I find the controversy surrounding 2 Live Crew and the group's music ridiculous {"Rap Singers Charged With Obscenity," front page, June 11}. I thought this was the United States of America, a land where everyone is quick to boast of freedom of speech and freedom of expression. But it seems the bureaucracy is full of hypocrisy. The members of a rap group can get arrested for obscene songs, but sex shops in cities such as New York are allowed to sell pornographic movies and magazines, while half-naked girls try to entice customers into their booths. Where is the logic?

No one is forcing 2 Live Crew's music upon society, nor is there pressure on anyone to attend this group's concerts. If we truly want to be a free country, we should allow all performers to express themselves without having to look over their shoulders to see Big Brother watching.

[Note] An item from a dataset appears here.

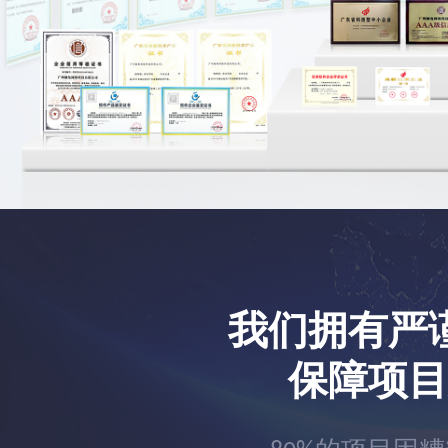
我们拥有严
保障项目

Are we destined to repeat our infamous history of censorship of the McCarthy era? Perhaps our government could learn something from South Africa, of all places, which recently allowed many exiled citizens to return to their homeland. Singer Miriam Makeba returned to Soweto after 30 years in exile for singing songs her government did not agree with. Is it going to take our government that long to realize that it is doing the wrong thing by restricting the freedom of today's performers?


Oxon Hill

Now that the album "As Nasty as They Wanna Be" by 2 Live Crew has been declared obscene, this Gaithersburg humanist has a three-part idea on how to handle the obscenity versus First Amendment dilemma.

First, any adult should be able to purchase any record, movie, book or magazine that he or she wants to purchase. I do not want my choice of material to be diminished by legal fiat because someone else finds my choice offensive. Let adults rent or buy what they wish.

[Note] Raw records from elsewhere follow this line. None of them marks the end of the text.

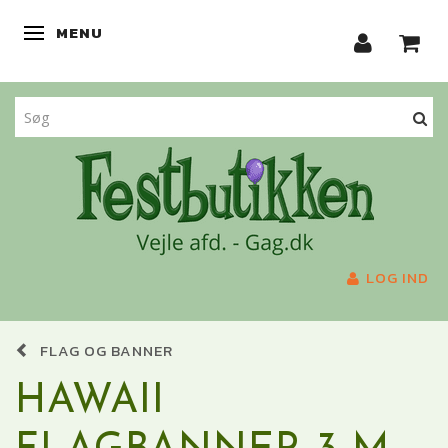
MENU
SKIFTE NAVIGATION
LOG IND
FLAG OG BANNER
HAWAII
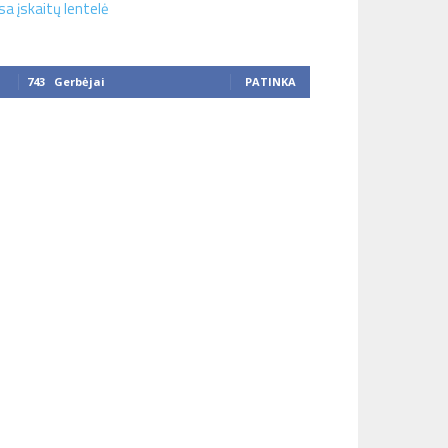
sa įskaitų lentelė
743
Gerbėjai
PATINKA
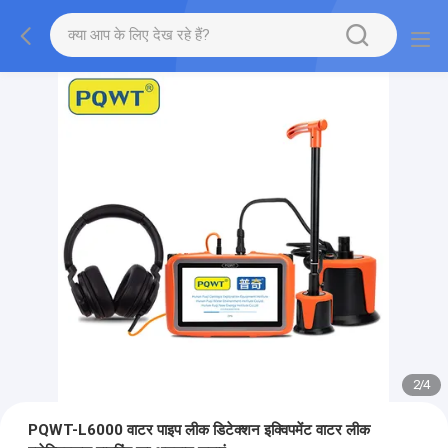
2
/
4
PQWT-L6000 वाटर पाइप लीक डिटेक्शन इक्विपमेंट वाटर लीक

Second, we must realize that children are not miniature adults and that material an adult can handle responsibly can be damaging to a minor. Let us allow communities to decide what children can or cannot purchase, and let us keep the laws barring the sale of pornography to children.

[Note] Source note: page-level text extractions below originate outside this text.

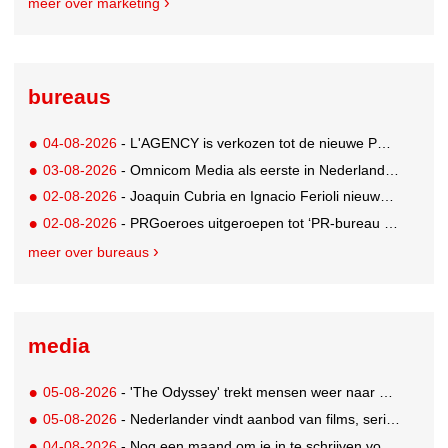
meer over marketing
bureaus
04-08-2026
- L'AGENCY is verkozen tot de nieuwe PR-partner van KoRo
03-08-2026
- Omnicom Media als eerste in Nederland actief met advertenties in ChatGPT
02-08-2026
- Joaquin Cubria en Ignacio Ferioli nieuwe Global CCO’s GUT, Renata Neumann Global Head of Production
02-08-2026
- PRGoeroes uitgeroepen tot ‘PR-bureau van het jaar 2026’
meer over bureaus
media
05-08-2026
- 'The Odyssey' trekt mensen weer naar de bioscoop
05-08-2026
- Nederlander vindt aanbod van films, series en sport vaak versnipperd
04-08-2026
- Nog een maand om je in te schrijven voor de Mercurs 2026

Third, we should support the idea of warning labels on albums. A sticker that simply says that a record contains lyrics some may find offensive is, in my opinion, no infringement on First Amendment rights. Parents have a right to know what their children listen to, and all consumers have a right to have an idea of what they are buying. Parents are right to be concerned if their children are listening to antisocial or drug-influenced music. And one hopes that this concern will lead to some constructive parent-child communication.

I believe that my idea, if implemented, will both protect the First Amendment rights of adults and address the concerns of groups such as the Parents Music Resource Center. But let us not be naive. Most children will be exposed to some objectionable material at one time or another. No law will ever be 100 percent leak-proof. But if parents can teach and have dialogues with their children, then perhaps children will not be corrupted when the inevitable does happen.